ASOMI also gathers at their headquarters and meeting house “Chagra de la Vida” or Garden of Life—a 52-acre nature reserve (soon to encompass over 125 acres with Chantecaille’s support!). Here they exchange experiences, plan and evaluate their organizational activities in the territories, perform traditional ceremonies, and exchange seeds and ethnobotanical knowledge. It also serves as a learning space for the community, offering bird-watching programs and nature trails that guide learning about the ecosystem and the traditional cultures of ASOMI. A garden and nursery are also located here, which are shared and cared for by all of the ASOMI women.

Mama Narcisa (front) and Charito (rear)—both Kamentsa founding members of ASOMI. Photo courtesy of ACT.

Where are the 75 acres? What will they gain with this acquisition?
It's just up the hill from the existing ASOMI Chagra de la Vida headquarters. It’s very beautiful, with waterfalls and the headwaters of a river that is important for the communities surrounding ASOMI. It’s also become a real refuge for wildlife—there are two species of endangered monkey, and they’ve even spotted a jaguarundi.

Acquiring it has been a dream of ASOMI’s since their founding in 2004, but we either didn’t have the money or we couldn’t locate the seller. Mining companies have had their eyes on the whole region for years, which the ASOMI women know would contaminate their communities’ resources. Even the cattle ranching and pasture clearing taking place is increasing erosion and affecting the water flow. So this land purchase will protect the water that all of these people are depending on, and all the biodiversity.

This will also more than double the size of the Chagra de la Vida, which is on its way to becoming the first legally-recognized Civil Society Nature Reserve in Colombia dedicated to the protection of indigenous women's knowledge.

We are using the hummingbird, the muse of our Spring collection, as a symbol of a healthy Amazon ecosystem.
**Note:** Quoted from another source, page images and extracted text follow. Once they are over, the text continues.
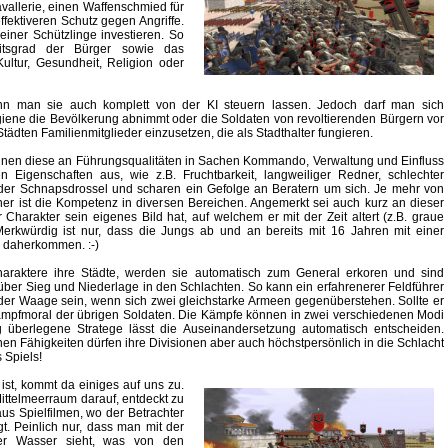
avallerie, einen Waffenschmied für
ffektiveren Schutz gegen Angriffe.
iner Schützlinge investieren. So
eitsgrad der Bürger sowie das
ultur, Gesundheit, Religion oder
ann man sie auch komplett von der KI steuern lassen. Jedoch darf man sich
ene die Bevölkerung abnimmt oder die Soldaten von revoltierenden Bürgern vor
tädten Familienmitglieder einzusetzen, die als Stadthalter fungieren.
innen diese an Führungsqualitäten in Sachen Kommando, Verwaltung und Einfluss
n Eigenschaften aus, wie z.B. Fruchtbarkeit, langweiliger Redner, schlechter
er Schnapsdrossel und scharen ein Gefolge an Beratern um sich. Je mehr von
her ist die Kompetenz in diversen Bereichen. Angemerkt sei auch kurz an dieser
r Charakter sein eigenes Bild hat, auf welchem er mit der Zeit altert (z.B. graue
Merkwürdig ist nur, dass die Jungs ab und an bereits mit 16 Jahren mit einer
e daherkommen. :-)
haraktere ihre Städte, werden sie automatisch zum General erkoren und sind
über Sieg und Niederlage in den Schlachten. So kann ein erfahrenerer Feldführer
der Waage sein, wenn sich zwei gleichstarke Armeen gegenüberstehen. Sollte er
e Kampfmoral der übrigen Soldaten. Die Kämpfe können in zwei verschiedenen Modi
 überlegene Stratege lässt die Auseinandersetzung automatisch entscheiden.
n Fähigkeiten dürfen ihre Divisionen aber auch höchstpersönlich in die Schlacht
 Spiels!
ist, kommt da einiges auf uns zu.
ittelmeerraum darauf, entdeckt zu
us Spielfilmen, wo der Betrachter
t. Peinlich nur, dass man mit der
er Wasser sieht, was von den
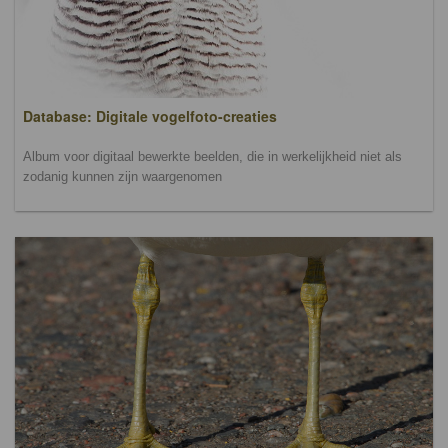
Database: Digitale vogelfoto-creaties
Album voor digitaal bewerkte beelden, die in werkelijkheid niet als
zodanig kunnen zijn waargenomen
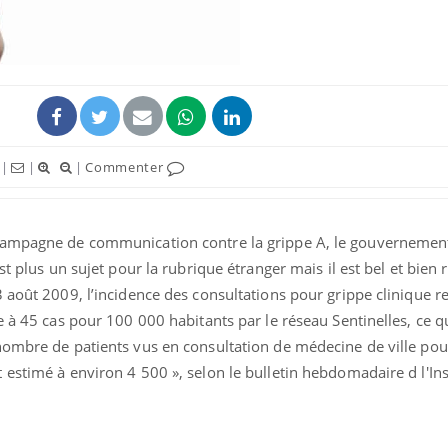
Les médicaments GLP-1
VIH : la
protègent-ils aussi les os
tous les
?
elle enfi
|
|
|
Commenter
Cytomégalovirus : ce qui
Pourquo
change dans la prise en
gâche-t-
charge des femmes
jours de
enceintes
campagne de communication contre la grippe A, le gouvernemen
est plus un sujet pour la rubrique étranger mais il est bel et bien
La sieste empêche-t-elle
Fortes c
 août 2009, l’incidence des consultations pour grippe clinique re
de dormir la nuit ?
pourquo
noyade g
e à 45 cas pour 100 000 habitants par le réseau Sentinelles, ce 
nombre de patients vus en consultation de médecine de ville pou
estimé à environ 4 500 », selon le bulletin hebdomadaire d l'Ins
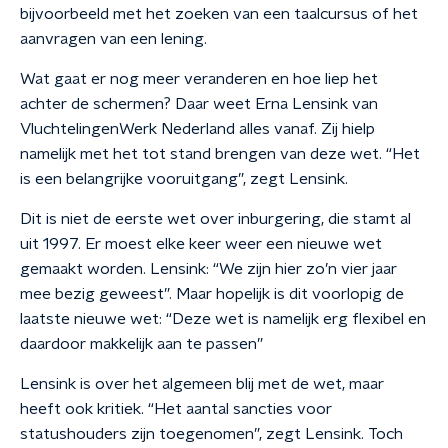
bijvoorbeeld met het zoeken van een taalcursus of het
aanvragen van een lening.
Wat gaat er nog meer veranderen en hoe liep het
achter de schermen? Daar weet Erna Lensink van
VluchtelingenWerk Nederland alles vanaf. Zij hielp
namelijk met het tot stand brengen van deze wet. “Het
is een belangrijke vooruitgang”, zegt Lensink.
Dit is niet de eerste wet over inburgering, die stamt al
uit 1997. Er moest elke keer weer een nieuwe wet
gemaakt worden. Lensink: “We zijn hier zo’n vier jaar
mee bezig geweest”. Maar hopelijk is dit voorlopig de
laatste nieuwe wet: “Deze wet is namelijk erg flexibel en
daardoor makkelijk aan te passen”
Lensink is over het algemeen blij met de wet, maar
heeft ook kritiek. “Het aantal sancties voor
statushouders zijn toegenomen”, zegt Lensink. Toch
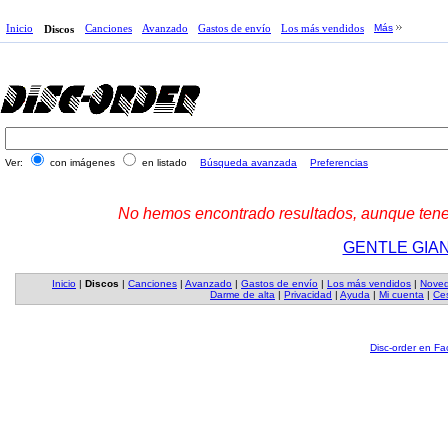
Inicio
Canciones
Avanzado
Gastos de envío
Los más vendidos
Más
Discos
Ver:
con imágenes
en listado
Búsqueda avanzada
Preferencias
No hemos encontrado resultados, aunque tenem
GENTLE GIA
Inicio
|
Discos
|
Canciones
|
Avanzado
|
Gastos de envío
|
Los más vendidos
|
Nove
Darme de alta
|
Privacidad
|
Ayuda
|
Mi cuenta
|
Ces
Disc-order en F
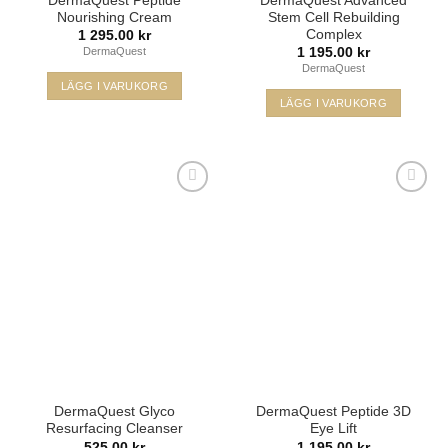
DermaQuest Peptide
DermaQuest Advanced
Nourishing Cream
Stem Cell Rebuilding
Complex
1 295.00
kr
1 195.00
kr
DermaQuest
DermaQuest
LÄGG I VARUKORG
LÄGG I VARUKORG
Lägg i
Lägg i
min
min
önskelista
önskelista
DermaQuest Glyco
DermaQuest Peptide 3D
Resurfacing Cleanser
Eye Lift
525.00
kr
1 195.00
kr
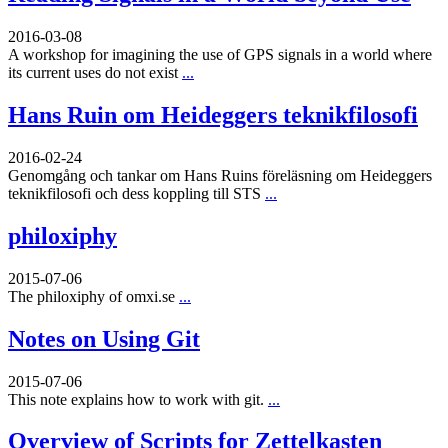
2016-03-08
A workshop for imagining the use of GPS signals in a world where
its current uses do not exist
...
Hans Ruin om Heideggers teknikfilosofi
2016-02-24
Genomgång och tankar om Hans Ruins föreläsning om Heideggers
teknikfilosofi och dess koppling till STS
...
philoxiphy
2015-07-06
The philoxiphy of omxi.se
...
Notes on Using Git
2015-07-06
This note explains how to work with git.
...
Overview of Scripts for Zettelkasten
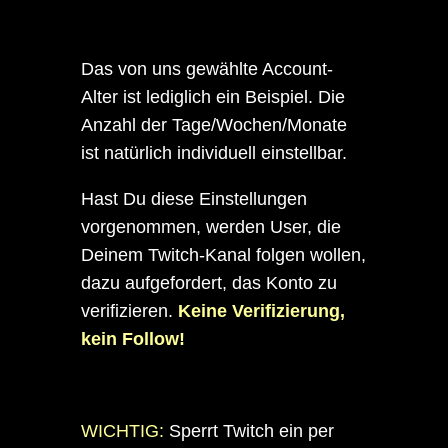
Das von uns gewählte Account-
Alter ist lediglich ein Beispiel. Die
Anzahl der Tage/Wochen/Monate
ist natürlich individuell einstellbar.
Hast Du diese Einstellungen
vorgenommen, werden User, die
Deinem Twitch-Kanal folgen wollen,
dazu aufgefordert, das Konto zu
verifizieren.
Keine Verifizierung,
kein Follow!
WICHTIG:
Sperrt Twitch ein per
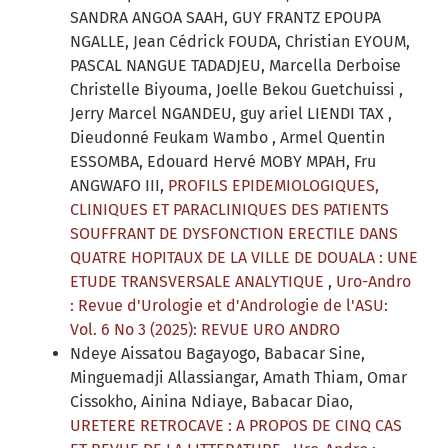
SANDRA ANGOA SAAH, GUY FRANTZ EPOUPA
NGALLE, Jean Cédrick FOUDA, Christian EYOUM,
PASCAL NANGUE TADADJEU, Marcella Derboise
Christelle Biyouma, Joelle Bekou Guetchuissi ,
Jerry Marcel NGANDEU, guy ariel LIENDI TAX ,
Dieudonné Feukam Wambo , Armel Quentin
ESSOMBA, Edouard Hervé MOBY MPAH, Fru
ANGWAFO III,
PROFILS EPIDEMIOLOGIQUES,
CLINIQUES ET PARACLINIQUES DES PATIENTS
SOUFFRANT DE DYSFONCTION ERECTILE DANS
QUATRE HOPITAUX DE LA VILLE DE DOUALA : UNE
ETUDE TRANSVERSALE ANALYTIQUE
,
Uro-Andro
: Revue d'Urologie et d'Andrologie de l'ASU:
Vol. 6 No 3 (2025): REVUE URO ANDRO
Ndeye Aissatou Bagayogo, Babacar Sine,
Minguemadji Allassiangar, Amath Thiam, Omar
Cissokho, Ainina Ndiaye, Babacar Diao,
URETERE RETROCAVE : A PROPOS DE CINQ CAS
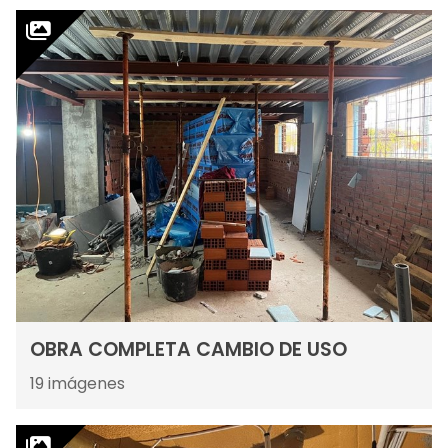
OBRA COMPLETA CAMBIO DE USO
19
imágenes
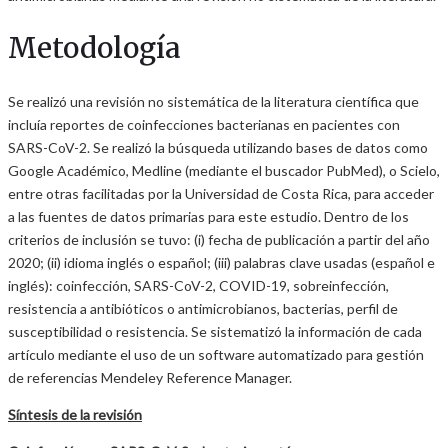
Metodología
Se realizó una revisión no sistemática de la literatura científica que
incluía reportes de coinfecciones bacterianas en pacientes con
SARS-CoV-2. Se realizó la búsqueda utilizando bases de datos como
Google Académico, Medline (mediante el buscador PubMed), o Scielo,
entre otras facilitadas por la Universidad de Costa Rica, para acceder
a las fuentes de datos primarias para este estudio. Dentro de los
criterios de inclusión se tuvo: (i) fecha de publicación a partir del año
2020; (ii) idioma inglés o español; (iii) palabras clave usadas (español e
inglés): coinfección, SARS-CoV-2, COVID-19, sobreinfección,
resistencia a antibióticos o antimicrobianos, bacterias, perfil de
susceptibilidad o resistencia. Se sistematizó la información de cada
artículo mediante el uso de un software automatizado para gestión
de referencias Mendeley Reference Manager.
Síntesis de la revisión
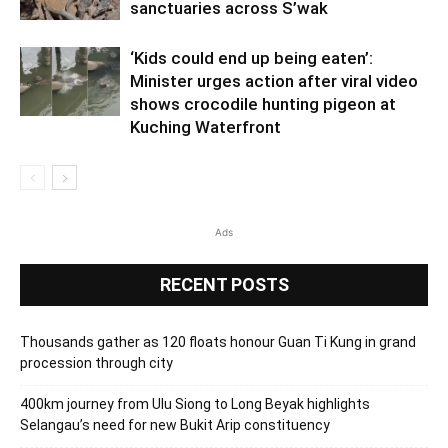
sanctuaries across S’wak
‘Kids could end up being eaten’:
Minister urges action after viral video
shows crocodile hunting pigeon at
Kuching Waterfront
Ads
RECENT POSTS
Thousands gather as 120 floats honour Guan Ti Kung in grand
procession through city
400km journey from Ulu Siong to Long Beyak highlights
Selangau’s need for new Bukit Arip constituency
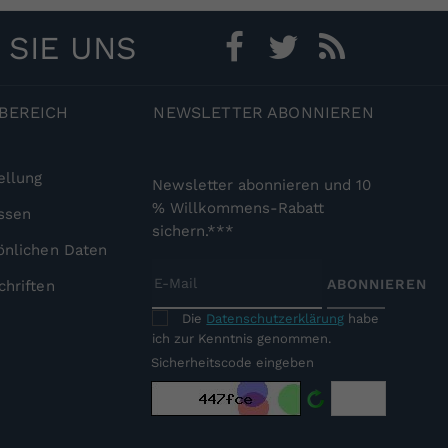
N
SIE UNS
Facebook
Twitter
RSS
BEREICH
NEWSLETTER
ABONNIEREN
ellung
Newsletter abonnieren und 10
% Willkommens-Rabatt
ssen
sichern.***
önlichen Daten
ABONNIEREN
chriften
Die
Datenschutzerklärung
habe
ich zur Kenntnis genommen.
Sicherheitscode eingeben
Can you tell us what special importance the hummingbird holds in this region?
Colombia is one of the most biodiverse countries in the world, with almost 2,000 bird species alone. Nearly half of those are in the Andean Amazon region, a mega-diverse area in all respects and a top priority for conservation. Beyond their ecological importance, birds have a cultural prominence here as well. You can see that a lot of the traditional crowns and headpieces they use have bird feathers, and birds play very significant roles in ceremonial settings.

Different indigenous groups will have different stories. But the common theme is that they are the bearers of good news. With the Kogi [who live in the Sierra Nevada de Santa Marta], for instance, they are messengers who deliver people’s prayers up to the sun. They also believe that if you find a nest and place a piece of cotton in it, it is a great omen.

A hummingbird feeding (Photo by Manuel Sánchez Mendoza) and pollinating; aerial view of the Amazon

Has all the attention for the Amazon this year arguably been a good thing?
Yes. When they get burned, we all get burned. But I wouldn't say that you have to suffer to learn. I'm hoping that the evidence is now clear that we can no longer just sit by idly and not do anything. It’s a reminder that we can’t take a single day, a single hour for granted—not only in terms of fighting for nature, but also remembering our rights and that we have to be really mindful citizens. The work has to be like that of a hummingbird, moving nonstop. I am completely hyper and have little tolerance for lack of energy. In that space, nothing is too complicated.

Even with ACT’s amazing work, how do you keep from feeling despair at times over where things are headed in the Amazon?
For me and for ACT, we believe in the resilience of nature. We see it all the time. We have satellite images of degraded areas where we started working 20 years ago, and those areas have come back. Are they completely the same? No. But especially with the Amazon being the most diverse place on earth, every day they're finding something new, too—new species of eels, the tallest tree in the Amazon, there's so much there. When nature is met halfway, left alone with time and space and supported by thoughtful human activity, life thrives.